Dear Editor,
On Tuesday October 26, 2020, I noticed a post on social media indicating that Attorney General Mr Anil Nandlall and ANUG Chair Mr Timothy Jonas were appointed as Senior Counsel (SC) by the President with effect from October 30th. As Guyanese, including myself, started to offer their congratulations, my mind immediately flashed back to the case that Mr Jonas has brought before the High Court challenging the legality of appointment of four SCs by President David Granger on the grounds that such authority exists with the judiciary and not with the President.
I immediately drew this apparent contradiction to readers, who produced several explanations, including the response that Mr Jonas was moved to take such action because Mr Granger was a Caretaker President and had no standing to make such an appointment. I insisted that was not the reason and sent a copy of the Stabroek News’ article on the case. On the following day, Mr Jonas was congratulated by the GlobeSpan Moderator Dr Vishnu Bisram, who appeared puzzled when Mr Jonas’ response reflected ambivalence over the appointment. While he said that he was contacted before and agreed to accept a SC honour, he nevertheless conceded that was contingent upon the requisite approval by the Judiciary. In a letter to Stabroek News on October 30, 2020, Mr Jonas sought to clarify his position.
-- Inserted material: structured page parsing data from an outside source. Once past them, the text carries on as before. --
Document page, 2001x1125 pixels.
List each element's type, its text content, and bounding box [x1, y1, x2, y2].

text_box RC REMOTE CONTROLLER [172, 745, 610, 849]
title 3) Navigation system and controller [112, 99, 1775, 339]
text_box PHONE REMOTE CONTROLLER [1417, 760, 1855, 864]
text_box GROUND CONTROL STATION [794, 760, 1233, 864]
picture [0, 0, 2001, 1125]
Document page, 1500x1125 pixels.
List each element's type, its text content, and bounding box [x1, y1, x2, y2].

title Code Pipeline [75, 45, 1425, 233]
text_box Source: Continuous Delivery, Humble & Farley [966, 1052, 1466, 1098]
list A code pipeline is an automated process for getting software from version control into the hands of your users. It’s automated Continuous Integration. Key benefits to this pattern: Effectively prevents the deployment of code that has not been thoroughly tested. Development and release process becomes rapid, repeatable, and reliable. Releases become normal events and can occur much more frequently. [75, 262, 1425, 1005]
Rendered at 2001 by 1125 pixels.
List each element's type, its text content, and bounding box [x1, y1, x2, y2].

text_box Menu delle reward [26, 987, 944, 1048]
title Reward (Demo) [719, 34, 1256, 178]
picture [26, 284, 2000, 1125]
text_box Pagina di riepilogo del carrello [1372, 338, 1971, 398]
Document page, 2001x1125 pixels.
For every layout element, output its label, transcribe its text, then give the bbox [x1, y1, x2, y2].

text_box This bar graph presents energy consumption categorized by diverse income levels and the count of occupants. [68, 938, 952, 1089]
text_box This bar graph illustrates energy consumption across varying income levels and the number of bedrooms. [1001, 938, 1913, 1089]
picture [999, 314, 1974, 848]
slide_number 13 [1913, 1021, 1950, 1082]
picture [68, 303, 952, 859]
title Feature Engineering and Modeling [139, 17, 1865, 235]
Mr Jonas writes that the grant of silk (SC) which “used to be exercised by the Queen, has now in Guyana passed to the judiciary, and any involvement by the Executive is ceremonial, subject always to the imprimatur of the Judiciary.” He did not say when that authority was passed onto the Judiciary. He continues: “politicization of the process and lack of transparency reduce public confidence, and cheapen the process itself.” The perception conveyed is that Mr Jonas is committed to legal procedures, non-politicization, and transparency, and that the process was politicized and not transparent.
Despite the fact that his appointment was made in consultation with the Judiciary (and Mr Jonas himself says “the legal requirements identified by me had been met”) Mr Jonas was still skeptical and indicates that he will wait until a ruling is delivered in the case that is before the High Court. Mr Jonas has also written the Judiciary requesting that the Full Court take no further action in his regard until the Court rules.
Did Mr Jonas’ purported appointment present an opportunity for him to highlight a role of moral gatekeeper of Guyanese politics? Was his action appropriate having been assured that the appointment has the imprimatur of the Judiciary?
Mr Nandall says in his Court submission that (i) the President, as the Supreme Executive Authority of Guyana, is vested with the exclusive prerogative to confer Silk upon attorneys-at-law; (ii) the prerogative or power to confer Silk was never vested in the judiciary of Guyana; and (iii) the President’s prerogative to confer Silk does not infringe on judicial independence, nor is it unconstitutional in any other way.
While Mr Jonas still believes that the Judiciary has the authority to confer SCs, and that the role of the executive is ceremonial, Mr Nandlall reminds us that the grant of all honours, including SCs, is the prerogative of the President. A review of court filing document (020-HC-DEM-CIV-FDA-627) reveals that Mr Nandlall has produced several precedents to support his position that the President is the proper authority to confer SCs, as all other honours, while acknowledging that the consent of the High Court adds credibility to the occasion.